[Page images with their extracted text]
# # # #
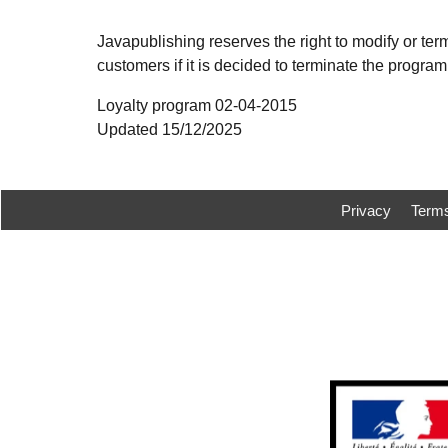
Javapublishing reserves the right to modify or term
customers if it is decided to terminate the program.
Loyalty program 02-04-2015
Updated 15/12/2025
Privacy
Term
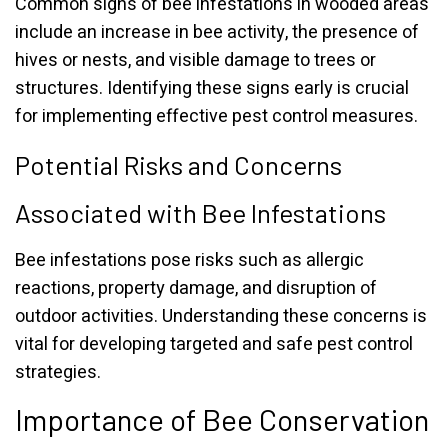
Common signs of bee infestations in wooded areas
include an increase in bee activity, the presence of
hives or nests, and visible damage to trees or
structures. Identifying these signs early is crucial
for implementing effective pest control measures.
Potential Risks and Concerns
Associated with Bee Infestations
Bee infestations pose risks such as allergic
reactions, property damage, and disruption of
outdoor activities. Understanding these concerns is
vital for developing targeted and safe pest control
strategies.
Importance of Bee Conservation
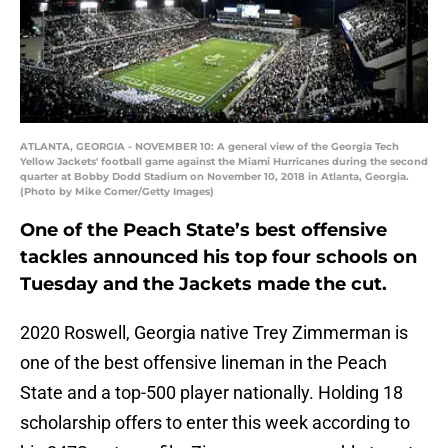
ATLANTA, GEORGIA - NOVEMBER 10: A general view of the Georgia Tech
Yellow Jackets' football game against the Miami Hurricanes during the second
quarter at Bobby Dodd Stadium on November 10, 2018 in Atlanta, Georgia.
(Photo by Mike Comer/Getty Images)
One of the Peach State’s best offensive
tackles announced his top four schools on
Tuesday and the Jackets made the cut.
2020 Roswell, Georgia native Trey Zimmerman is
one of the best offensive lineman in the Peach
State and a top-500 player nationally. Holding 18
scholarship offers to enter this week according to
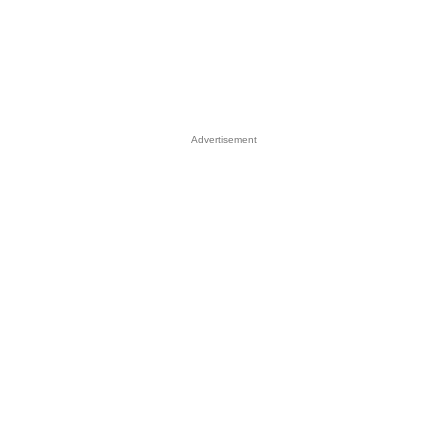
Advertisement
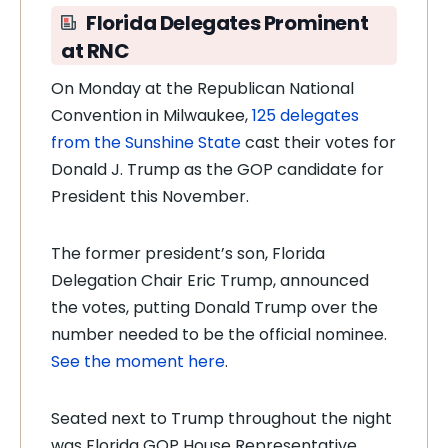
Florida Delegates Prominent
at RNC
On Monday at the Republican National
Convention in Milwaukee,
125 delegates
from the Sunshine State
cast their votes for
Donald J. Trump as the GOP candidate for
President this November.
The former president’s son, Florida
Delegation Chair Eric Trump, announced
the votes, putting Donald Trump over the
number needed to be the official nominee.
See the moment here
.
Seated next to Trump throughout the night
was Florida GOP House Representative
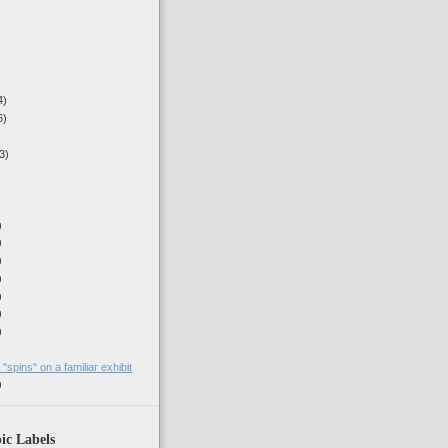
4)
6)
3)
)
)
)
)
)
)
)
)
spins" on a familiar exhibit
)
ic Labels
# # # #
■ Work order
Can you quote all the text lines from the rows above word for word, leaving out the pictures?

■ Answer section
Javapublishing reserves the right to modify or term
customers if it is decided to terminate the program.
Loyalty program 02-04-2015
Updated 15/12/2025
Privacy
Term
Common signs of bee infestations in wooded areas
include an increase in bee activity, the presence of
hives or nests, and visible damage to trees or
structures. Identifying these signs early is crucial
for implementing effective pest control measures.
Potential Risks and Concerns
Associated with Bee Infestations
Bee infestations pose risks such as allergic
reactions, property damage, and disruption of
outdoor activities. Understanding these concerns is
vital for developing targeted and safe pest control
strategies.
Importance of Bee Conservation
ATLANTA, GEORGIA - NOVEMBER 10: A general view of the Georgia Tech
Yellow Jackets' football game against the Miami Hurricanes during the second
quarter at Bobby Dodd Stadium on November 10, 2018 in Atlanta, Georgia.
(Photo by Mike Comer/Getty Images)
One of the Peach State’s best offensive
tackles announced his top four schools on
Tuesday and the Jackets made the cut.
2020 Roswell, Georgia native Trey Zimmerman is
one of the best offensive lineman in the Peach
State and a top-500 player nationally. Holding 18
scholarship offers to enter this week according to
Advertisement
Florida Delegates Prominent
at RNC
On Monday at the Republican National
Convention in Milwaukee,
125 delegates
from the Sunshine State
cast their votes for
Donald J. Trump as the GOP candidate for
President this November.
The former president’s son, Florida
Delegation Chair Eric Trump, announced
the votes, putting Donald Trump over the
number needed to be the official nominee.
See the moment here
.
Seated next to Trump throughout the night
was Florida GOP House Representative
4)
6)
3)
)
)
)
)
)
)
)
)
spins" on a familiar exhibit
)
ic Labels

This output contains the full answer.